* _Records_
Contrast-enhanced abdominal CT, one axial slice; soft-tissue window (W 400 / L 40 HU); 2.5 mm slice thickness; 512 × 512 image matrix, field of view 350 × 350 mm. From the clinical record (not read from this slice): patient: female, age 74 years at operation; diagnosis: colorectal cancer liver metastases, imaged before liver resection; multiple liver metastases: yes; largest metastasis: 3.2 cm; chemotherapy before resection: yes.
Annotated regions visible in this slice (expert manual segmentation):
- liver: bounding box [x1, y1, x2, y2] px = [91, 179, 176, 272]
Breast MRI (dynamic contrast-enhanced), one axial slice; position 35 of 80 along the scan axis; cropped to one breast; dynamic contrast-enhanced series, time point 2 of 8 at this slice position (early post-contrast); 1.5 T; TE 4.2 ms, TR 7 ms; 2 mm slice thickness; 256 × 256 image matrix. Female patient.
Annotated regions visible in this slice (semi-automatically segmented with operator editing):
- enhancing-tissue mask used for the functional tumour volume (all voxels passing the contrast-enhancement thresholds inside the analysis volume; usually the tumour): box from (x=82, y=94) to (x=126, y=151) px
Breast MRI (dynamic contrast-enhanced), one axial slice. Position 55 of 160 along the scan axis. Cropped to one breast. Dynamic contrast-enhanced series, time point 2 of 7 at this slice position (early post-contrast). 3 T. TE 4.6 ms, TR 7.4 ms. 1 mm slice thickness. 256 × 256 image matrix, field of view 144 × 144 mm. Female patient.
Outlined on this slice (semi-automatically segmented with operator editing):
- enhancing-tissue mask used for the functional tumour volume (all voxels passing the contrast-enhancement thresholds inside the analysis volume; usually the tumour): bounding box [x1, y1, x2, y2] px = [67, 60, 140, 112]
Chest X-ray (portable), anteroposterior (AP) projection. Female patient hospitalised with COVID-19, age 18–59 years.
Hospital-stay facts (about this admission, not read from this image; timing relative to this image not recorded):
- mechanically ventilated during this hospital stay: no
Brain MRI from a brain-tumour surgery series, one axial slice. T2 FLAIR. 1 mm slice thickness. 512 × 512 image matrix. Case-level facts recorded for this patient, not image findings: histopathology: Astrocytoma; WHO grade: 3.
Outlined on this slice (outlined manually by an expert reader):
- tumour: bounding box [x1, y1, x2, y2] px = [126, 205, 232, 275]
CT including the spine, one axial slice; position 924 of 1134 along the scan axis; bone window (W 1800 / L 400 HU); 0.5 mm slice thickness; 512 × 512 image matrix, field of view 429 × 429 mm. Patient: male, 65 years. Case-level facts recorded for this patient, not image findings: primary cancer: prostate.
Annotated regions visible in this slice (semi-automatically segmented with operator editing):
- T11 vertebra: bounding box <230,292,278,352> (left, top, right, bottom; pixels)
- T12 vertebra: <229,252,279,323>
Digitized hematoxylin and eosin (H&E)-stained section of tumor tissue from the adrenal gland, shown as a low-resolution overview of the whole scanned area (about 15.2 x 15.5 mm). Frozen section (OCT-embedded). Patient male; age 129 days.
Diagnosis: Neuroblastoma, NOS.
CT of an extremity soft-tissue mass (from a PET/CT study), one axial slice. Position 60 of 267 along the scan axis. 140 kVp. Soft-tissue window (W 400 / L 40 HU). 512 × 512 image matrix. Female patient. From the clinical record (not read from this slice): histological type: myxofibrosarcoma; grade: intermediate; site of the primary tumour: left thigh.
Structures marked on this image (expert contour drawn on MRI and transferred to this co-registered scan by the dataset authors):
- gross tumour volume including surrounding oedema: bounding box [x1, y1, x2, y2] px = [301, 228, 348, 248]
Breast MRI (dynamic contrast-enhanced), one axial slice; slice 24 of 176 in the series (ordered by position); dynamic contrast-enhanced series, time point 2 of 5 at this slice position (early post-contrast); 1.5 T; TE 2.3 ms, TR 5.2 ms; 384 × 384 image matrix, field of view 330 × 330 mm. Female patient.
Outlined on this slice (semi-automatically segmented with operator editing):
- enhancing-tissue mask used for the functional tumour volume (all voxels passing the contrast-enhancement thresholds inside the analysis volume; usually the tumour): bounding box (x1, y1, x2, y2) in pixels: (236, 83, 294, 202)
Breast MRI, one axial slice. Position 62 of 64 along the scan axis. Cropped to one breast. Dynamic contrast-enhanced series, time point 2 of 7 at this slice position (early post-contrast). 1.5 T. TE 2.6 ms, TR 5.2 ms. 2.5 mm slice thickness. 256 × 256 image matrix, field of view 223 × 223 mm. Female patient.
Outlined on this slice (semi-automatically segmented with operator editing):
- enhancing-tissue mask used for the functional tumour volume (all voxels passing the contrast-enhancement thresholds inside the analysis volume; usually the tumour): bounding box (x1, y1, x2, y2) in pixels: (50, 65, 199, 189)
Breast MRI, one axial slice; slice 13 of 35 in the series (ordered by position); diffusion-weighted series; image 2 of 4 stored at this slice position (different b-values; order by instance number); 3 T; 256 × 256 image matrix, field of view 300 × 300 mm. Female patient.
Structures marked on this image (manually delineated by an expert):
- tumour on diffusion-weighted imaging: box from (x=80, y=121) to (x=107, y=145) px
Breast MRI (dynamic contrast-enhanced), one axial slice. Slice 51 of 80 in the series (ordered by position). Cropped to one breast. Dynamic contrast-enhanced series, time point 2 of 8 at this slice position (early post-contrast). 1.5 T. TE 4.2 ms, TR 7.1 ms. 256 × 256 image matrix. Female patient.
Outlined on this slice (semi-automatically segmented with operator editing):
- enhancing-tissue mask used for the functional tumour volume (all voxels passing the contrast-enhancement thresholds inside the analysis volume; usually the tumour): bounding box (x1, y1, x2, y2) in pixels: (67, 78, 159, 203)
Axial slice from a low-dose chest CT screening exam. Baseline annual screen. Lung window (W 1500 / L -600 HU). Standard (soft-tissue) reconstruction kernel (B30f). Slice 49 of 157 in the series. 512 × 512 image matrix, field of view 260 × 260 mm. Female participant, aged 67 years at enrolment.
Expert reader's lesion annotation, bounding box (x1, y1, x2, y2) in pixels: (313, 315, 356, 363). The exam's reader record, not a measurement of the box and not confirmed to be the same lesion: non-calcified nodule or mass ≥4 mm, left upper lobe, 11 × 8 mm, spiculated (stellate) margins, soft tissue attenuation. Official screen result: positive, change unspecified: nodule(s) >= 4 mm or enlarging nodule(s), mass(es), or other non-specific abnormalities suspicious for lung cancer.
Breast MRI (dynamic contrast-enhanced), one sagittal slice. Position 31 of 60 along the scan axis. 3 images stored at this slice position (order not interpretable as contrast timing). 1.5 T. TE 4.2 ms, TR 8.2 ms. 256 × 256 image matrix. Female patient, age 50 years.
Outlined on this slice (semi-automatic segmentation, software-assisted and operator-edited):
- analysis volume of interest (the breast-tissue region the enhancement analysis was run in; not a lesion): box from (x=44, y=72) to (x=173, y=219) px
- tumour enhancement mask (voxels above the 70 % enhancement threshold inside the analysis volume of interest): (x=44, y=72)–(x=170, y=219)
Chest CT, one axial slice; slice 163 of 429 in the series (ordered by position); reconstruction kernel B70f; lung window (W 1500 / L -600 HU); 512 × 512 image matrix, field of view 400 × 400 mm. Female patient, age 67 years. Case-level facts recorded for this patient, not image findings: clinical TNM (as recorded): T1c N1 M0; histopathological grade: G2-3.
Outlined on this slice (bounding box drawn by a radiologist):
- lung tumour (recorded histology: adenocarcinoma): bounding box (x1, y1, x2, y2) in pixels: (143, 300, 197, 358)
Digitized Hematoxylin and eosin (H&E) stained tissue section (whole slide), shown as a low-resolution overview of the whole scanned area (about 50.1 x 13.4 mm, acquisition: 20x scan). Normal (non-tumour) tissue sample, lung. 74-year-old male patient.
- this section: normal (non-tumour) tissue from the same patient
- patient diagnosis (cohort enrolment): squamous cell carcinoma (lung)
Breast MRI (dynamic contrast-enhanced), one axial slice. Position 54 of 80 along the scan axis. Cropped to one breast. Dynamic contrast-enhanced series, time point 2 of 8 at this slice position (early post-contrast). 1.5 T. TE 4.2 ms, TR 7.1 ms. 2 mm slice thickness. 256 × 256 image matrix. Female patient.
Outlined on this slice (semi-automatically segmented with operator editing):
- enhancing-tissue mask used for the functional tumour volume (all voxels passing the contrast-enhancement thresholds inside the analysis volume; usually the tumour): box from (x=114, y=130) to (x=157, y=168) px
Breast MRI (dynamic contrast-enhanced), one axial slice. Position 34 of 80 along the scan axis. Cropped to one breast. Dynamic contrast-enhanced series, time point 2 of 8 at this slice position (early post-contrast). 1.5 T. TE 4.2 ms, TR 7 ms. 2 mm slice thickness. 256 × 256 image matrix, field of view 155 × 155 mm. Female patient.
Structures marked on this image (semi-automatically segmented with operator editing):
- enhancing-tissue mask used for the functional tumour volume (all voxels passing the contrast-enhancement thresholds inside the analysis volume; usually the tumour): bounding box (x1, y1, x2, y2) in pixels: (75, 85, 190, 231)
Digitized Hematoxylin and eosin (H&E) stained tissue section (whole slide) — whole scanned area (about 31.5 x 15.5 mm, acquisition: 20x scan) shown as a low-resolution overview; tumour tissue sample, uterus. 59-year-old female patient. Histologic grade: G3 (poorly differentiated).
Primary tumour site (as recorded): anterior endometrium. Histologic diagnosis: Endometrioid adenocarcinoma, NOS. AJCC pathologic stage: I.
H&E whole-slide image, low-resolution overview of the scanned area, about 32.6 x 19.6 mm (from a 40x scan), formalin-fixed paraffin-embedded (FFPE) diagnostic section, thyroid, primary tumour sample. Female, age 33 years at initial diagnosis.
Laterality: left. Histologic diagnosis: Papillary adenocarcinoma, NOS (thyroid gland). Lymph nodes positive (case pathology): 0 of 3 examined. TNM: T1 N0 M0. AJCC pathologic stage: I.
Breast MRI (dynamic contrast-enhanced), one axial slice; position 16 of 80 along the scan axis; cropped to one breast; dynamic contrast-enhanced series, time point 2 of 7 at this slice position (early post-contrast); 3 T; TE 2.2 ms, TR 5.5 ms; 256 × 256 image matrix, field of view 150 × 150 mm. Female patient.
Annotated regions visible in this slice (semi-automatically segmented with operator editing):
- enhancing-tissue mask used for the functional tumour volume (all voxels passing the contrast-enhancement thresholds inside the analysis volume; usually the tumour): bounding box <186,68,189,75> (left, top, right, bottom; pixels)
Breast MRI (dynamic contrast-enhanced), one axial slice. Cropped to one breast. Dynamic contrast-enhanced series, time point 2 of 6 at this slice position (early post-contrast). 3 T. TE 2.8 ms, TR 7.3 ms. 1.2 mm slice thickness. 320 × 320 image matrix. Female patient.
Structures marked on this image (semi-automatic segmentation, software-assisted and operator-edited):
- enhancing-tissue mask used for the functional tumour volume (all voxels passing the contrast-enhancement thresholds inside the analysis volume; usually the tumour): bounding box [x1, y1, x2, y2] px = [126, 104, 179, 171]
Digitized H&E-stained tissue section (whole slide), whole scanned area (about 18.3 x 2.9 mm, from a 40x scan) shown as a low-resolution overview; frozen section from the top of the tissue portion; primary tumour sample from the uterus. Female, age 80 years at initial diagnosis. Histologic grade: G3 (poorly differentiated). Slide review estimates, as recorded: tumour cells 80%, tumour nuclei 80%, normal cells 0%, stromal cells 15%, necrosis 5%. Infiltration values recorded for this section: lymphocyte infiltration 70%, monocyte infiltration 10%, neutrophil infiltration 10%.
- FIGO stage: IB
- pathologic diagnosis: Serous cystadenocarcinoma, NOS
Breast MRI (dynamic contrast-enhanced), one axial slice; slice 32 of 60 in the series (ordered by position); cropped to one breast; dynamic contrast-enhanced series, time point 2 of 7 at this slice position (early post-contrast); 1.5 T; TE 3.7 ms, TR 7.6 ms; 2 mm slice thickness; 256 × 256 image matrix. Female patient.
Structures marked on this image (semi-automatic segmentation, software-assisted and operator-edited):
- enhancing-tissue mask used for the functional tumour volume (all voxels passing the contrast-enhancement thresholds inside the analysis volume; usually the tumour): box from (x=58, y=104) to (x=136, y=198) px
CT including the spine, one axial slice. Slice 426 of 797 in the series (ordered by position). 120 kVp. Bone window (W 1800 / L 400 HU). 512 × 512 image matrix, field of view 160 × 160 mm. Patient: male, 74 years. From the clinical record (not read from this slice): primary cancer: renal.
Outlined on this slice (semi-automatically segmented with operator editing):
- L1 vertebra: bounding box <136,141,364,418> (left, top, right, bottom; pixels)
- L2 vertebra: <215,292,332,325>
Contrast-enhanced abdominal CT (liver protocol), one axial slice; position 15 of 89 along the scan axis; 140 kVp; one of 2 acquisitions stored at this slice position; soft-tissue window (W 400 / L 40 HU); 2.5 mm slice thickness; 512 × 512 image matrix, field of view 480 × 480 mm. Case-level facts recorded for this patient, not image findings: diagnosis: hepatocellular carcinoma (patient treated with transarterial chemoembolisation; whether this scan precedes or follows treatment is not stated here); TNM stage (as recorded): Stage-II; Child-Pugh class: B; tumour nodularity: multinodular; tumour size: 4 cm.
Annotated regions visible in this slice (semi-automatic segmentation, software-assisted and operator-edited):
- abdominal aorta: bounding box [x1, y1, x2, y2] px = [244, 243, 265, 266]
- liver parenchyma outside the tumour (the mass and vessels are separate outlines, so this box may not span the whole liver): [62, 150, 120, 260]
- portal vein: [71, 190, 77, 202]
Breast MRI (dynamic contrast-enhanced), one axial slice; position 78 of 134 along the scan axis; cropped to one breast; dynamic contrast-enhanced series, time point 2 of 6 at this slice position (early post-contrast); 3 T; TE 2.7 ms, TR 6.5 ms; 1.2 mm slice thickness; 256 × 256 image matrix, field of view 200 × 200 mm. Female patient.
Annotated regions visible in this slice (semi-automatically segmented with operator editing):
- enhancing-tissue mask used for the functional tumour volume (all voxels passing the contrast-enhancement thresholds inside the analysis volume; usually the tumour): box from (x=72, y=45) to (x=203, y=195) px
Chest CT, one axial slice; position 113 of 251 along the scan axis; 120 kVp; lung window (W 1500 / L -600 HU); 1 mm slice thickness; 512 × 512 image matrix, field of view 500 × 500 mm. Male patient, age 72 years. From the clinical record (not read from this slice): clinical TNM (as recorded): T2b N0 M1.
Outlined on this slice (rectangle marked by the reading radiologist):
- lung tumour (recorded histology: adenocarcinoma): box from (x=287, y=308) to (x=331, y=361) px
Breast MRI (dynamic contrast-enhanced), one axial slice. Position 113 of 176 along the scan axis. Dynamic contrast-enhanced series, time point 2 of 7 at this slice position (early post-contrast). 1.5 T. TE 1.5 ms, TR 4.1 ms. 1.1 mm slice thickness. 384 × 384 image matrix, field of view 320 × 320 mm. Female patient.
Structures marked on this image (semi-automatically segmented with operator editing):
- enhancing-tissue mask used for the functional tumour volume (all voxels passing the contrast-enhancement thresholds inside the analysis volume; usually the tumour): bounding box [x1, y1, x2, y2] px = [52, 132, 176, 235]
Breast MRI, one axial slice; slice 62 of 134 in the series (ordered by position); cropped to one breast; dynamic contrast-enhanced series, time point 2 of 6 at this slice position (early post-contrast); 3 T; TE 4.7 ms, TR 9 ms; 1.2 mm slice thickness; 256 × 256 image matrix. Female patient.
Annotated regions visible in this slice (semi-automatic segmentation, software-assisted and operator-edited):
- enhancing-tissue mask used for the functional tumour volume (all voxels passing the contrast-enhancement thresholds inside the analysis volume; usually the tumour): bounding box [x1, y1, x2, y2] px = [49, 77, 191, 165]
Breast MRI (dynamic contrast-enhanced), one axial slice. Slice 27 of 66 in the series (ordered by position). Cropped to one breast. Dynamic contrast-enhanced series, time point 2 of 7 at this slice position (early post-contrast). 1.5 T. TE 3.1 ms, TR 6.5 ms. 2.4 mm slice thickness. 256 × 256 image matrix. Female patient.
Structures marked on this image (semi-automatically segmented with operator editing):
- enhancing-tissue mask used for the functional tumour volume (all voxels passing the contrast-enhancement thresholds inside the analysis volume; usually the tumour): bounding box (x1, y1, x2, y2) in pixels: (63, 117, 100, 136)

* _Prompt_
Using the entries above, return each line in which the word "lesion" occurs.

* _Output for this exercise_
Expert reader's lesion annotation, bounding box (x1, y1, x2, y2) in pixels: (313, 315, 356, 363). The exam's reader record, not a measurement of the box and not confirmed to be the same lesion: non-calcified nodule or mass ≥4 mm, left upper lobe, 11 × 8 mm, spiculated (stellate) margins, soft tissue attenuation. Official screen result: positive, change unspecified: nodule(s) >= 4 mm or enlarging nodule(s), mass(es), or other non-specific abnormalities suspicious for lung cancer.
- analysis volume of interest (the breast-tissue region the enhancement analysis was run in; not a lesion): box from (x=44, y=72) to (x=173, y=219) px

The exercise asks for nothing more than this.